Filed under: PHP,Project Euler — duncan @ 8:00 am

I previously blogged about this Project Euler puzzle over 5 years ago, using Coldfusion and Python.  This is my approach using PHP as a simple practical exercise for myself, and I’d appreciate any feedback on my PHP code.

Problem 55:

If we take 47, reverse and add, 47 + 74 = 121, which is palindromic.

Not all numbers produce palindromes so quickly. For example,

349 + 943 = 1292,

1292 + 2921 = 4213

4213 + 3124 = 7337

That is, 349 took three iterations to arrive at a palindrome.

Although no one has proved it yet, it is thought that some numbers, like 196, never produce a palindrome. A number that never forms a palindrome through the reverse and add process is called a Lychrel number. Due to the theoretical nature of these numbers, and for the purpose of this problem, we shall assume that a number is Lychrel until proven otherwise. In addition you are given that for every number below ten-thousand, it will either (i) become a palindrome in less than fifty iterations, or, (ii) no one, with all the computing power that exists, has managed so far to map it to a palindrome. In fact, 10677 is the first number to be shown to require over fifty iterations before producing a palindrome: 4668731596684224866951378664 (53 iterations, 28-digits).

Surprisingly, there are palindromic numbers that are themselves Lychrel numbers; the first example is 4994.

How many Lychrel numbers are there below ten-thousand?
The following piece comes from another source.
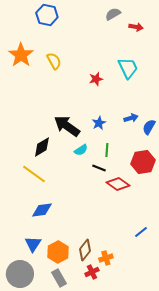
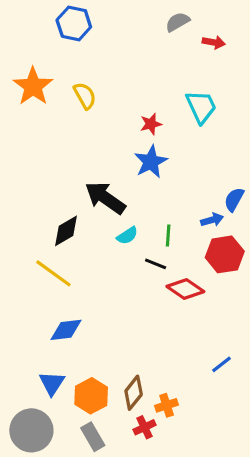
blue arrow: (131, 118) -> (212, 220), moved
blue star: (99, 123) -> (151, 162), moved, size x1.5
Phew, quite a lengthy question. Here’s my code:

```<?php
\$countLychrels = 0;
\$limit = 9999;
\$maxIterations = 50;

function isPalindrome(\$number) {
return \$number == strrev(\$number);
}

function isLychrel(\$iterations) {
global \$maxIterations;
return \$iterations >= \$maxIterations;
}

foreach (range(1, \$limit) as \$currentNumber) {
\$number = \$currentNumber;

foreach (range(1, \$maxIterations) as \$iteration) {
\$sum = \$number + strrev(\$number);

if (isPalindrome(\$sum)) {
break;
}

\$number = \$sum;
}

if (isLychrel(\$iteration)) {
\$countLychrels++;
}
}

echo \$countLychrels;
```

Looping from 1 to ten thousand.  For each iteration  of that loop, looping again up to fifty times, adding the number to its reverse.  If we find a palindrome at any point, it’s not a Lychrel number.  Otherwise, if we’ve looped as much as 50 times, then it must be a Lychrel.